Aim of the task ->
An identical copy of the records below is the expected result.

** Opening Data listing block **

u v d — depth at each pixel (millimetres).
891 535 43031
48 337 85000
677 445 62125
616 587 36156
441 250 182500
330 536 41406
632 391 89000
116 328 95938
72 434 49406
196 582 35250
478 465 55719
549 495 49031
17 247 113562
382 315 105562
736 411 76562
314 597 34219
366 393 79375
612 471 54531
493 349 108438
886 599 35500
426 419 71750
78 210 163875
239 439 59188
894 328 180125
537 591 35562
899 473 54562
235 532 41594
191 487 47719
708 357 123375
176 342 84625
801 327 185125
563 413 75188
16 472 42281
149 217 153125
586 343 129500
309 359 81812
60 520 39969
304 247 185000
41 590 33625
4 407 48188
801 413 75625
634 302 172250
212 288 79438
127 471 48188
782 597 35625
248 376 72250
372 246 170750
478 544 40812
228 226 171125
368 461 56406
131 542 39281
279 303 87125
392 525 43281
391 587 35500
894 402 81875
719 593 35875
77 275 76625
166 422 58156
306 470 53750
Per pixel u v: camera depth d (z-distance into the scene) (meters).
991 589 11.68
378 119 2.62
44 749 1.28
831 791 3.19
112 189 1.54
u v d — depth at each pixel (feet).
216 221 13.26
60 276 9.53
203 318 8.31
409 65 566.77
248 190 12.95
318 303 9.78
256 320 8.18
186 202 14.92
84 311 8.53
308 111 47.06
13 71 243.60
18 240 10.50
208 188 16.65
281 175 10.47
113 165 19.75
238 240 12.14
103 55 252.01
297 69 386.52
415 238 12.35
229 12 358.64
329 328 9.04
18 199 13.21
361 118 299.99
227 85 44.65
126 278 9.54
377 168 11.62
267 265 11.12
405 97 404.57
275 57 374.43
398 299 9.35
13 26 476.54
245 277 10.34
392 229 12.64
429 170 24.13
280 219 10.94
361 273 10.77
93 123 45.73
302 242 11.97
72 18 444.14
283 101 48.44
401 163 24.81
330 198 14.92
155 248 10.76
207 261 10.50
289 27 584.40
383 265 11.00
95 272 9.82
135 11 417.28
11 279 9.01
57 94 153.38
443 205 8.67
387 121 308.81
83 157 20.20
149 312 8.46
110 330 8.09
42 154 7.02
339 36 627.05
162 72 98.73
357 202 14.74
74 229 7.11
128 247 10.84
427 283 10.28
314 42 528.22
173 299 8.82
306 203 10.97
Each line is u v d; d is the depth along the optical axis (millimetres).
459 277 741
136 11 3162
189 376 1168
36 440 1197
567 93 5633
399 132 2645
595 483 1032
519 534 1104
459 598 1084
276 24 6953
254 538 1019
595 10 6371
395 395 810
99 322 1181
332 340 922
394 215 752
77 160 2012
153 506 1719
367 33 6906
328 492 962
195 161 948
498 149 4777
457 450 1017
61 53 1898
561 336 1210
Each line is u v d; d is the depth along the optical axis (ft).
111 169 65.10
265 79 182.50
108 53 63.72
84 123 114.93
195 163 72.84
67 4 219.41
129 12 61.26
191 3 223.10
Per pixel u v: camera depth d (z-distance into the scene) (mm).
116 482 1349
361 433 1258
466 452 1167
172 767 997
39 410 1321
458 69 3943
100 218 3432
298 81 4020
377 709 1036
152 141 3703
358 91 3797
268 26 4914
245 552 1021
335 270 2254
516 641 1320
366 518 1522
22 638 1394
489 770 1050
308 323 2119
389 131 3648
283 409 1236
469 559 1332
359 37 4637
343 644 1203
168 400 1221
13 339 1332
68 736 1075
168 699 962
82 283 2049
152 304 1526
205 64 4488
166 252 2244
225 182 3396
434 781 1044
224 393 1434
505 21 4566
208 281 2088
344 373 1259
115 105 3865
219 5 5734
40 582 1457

** Closing Data listing block **

Finished exercise ->
u v d — depth at each pixel (millimetres).
891 535 43031
48 337 85000
677 445 62125
616 587 36156
441 250 182500
330 536 41406
632 391 89000
116 328 95938
72 434 49406
196 582 35250
478 465 55719
549 495 49031
17 247 113562
382 315 105562
736 411 76562
314 597 34219
366 393 79375
612 471 54531
493 349 108438
886 599 35500
426 419 71750
78 210 163875
239 439 59188
894 328 180125
537 591 35562
899 473 54562
235 532 41594
191 487 47719
708 357 123375
176 342 84625
801 327 185125
563 413 75188
16 472 42281
149 217 153125
586 343 129500
309 359 81812
60 520 39969
304 247 185000
41 590 33625
4 407 48188
801 413 75625
634 302 172250
212 288 79438
127 471 48188
782 597 35625
248 376 72250
372 246 170750
478 544 40812
228 226 171125
368 461 56406
131 542 39281
279 303 87125
392 525 43281
391 587 35500
894 402 81875
719 593 35875
77 275 76625
166 422 58156
306 470 53750
Per pixel u v: camera depth d (z-distance into the scene) (meters).
991 589 11.68
378 119 2.62
44 749 1.28
831 791 3.19
112 189 1.54
u v d — depth at each pixel (feet).
216 221 13.26
60 276 9.53
203 318 8.31
409 65 566.77
248 190 12.95
318 303 9.78
256 320 8.18
186 202 14.92
84 311 8.53
308 111 47.06
13 71 243.60
18 240 10.50
208 188 16.65
281 175 10.47
113 165 19.75
238 240 12.14
103 55 252.01
297 69 386.52
415 238 12.35
229 12 358.64
329 328 9.04
18 199 13.21
361 118 299.99
227 85 44.65
126 278 9.54
377 168 11.62
267 265 11.12
405 97 404.57
275 57 374.43
398 299 9.35
13 26 476.54
245 277 10.34
392 229 12.64
429 170 24.13
280 219 10.94
361 273 10.77
93 123 45.73
302 242 11.97
72 18 444.14
283 101 48.44
401 163 24.81
330 198 14.92
155 248 10.76
207 261 10.50
289 27 584.40
383 265 11.00
95 272 9.82
135 11 417.28
11 279 9.01
57 94 153.38
443 205 8.67
387 121 308.81
83 157 20.20
149 312 8.46
110 330 8.09
42 154 7.02
339 36 627.05
162 72 98.73
357 202 14.74
74 229 7.11
128 247 10.84
427 283 10.28
314 42 528.22
173 299 8.82
306 203 10.97
Each line is u v d; d is the depth along the optical axis (millimetres).
459 277 741
136 11 3162
189 376 1168
36 440 1197
567 93 5633
399 132 2645
595 483 1032
519 534 1104
459 598 1084
276 24 6953
254 538 1019
595 10 6371
395 395 810
99 322 1181
332 340 922
394 215 752
77 160 2012
153 506 1719
367 33 6906
328 492 962
195 161 948
498 149 4777
457 450 1017
61 53 1898
561 336 1210
Each line is u v d; d is the depth along the optical axis (ft).
111 169 65.10
265 79 182.50
108 53 63.72
84 123 114.93
195 163 72.84
67 4 219.41
129 12 61.26
191 3 223.10
Per pixel u v: camera depth d (z-distance into the scene) (mm).
116 482 1349
361 433 1258
466 452 1167
172 767 997
39 410 1321
458 69 3943
100 218 3432
298 81 4020
377 709 1036
152 141 3703
358 91 3797
268 26 4914
245 552 1021
335 270 2254
516 641 1320
366 518 1522
22 638 1394
489 770 1050
308 323 2119
389 131 3648
283 409 1236
469 559 1332
359 37 4637
343 644 1203
168 400 1221
13 339 1332
68 736 1075
168 699 962
82 283 2049
152 304 1526
205 64 4488
166 252 2244
225 182 3396
434 781 1044
224 393 1434
505 21 4566
208 281 2088
344 373 1259
115 105 3865
219 5 5734
40 582 1457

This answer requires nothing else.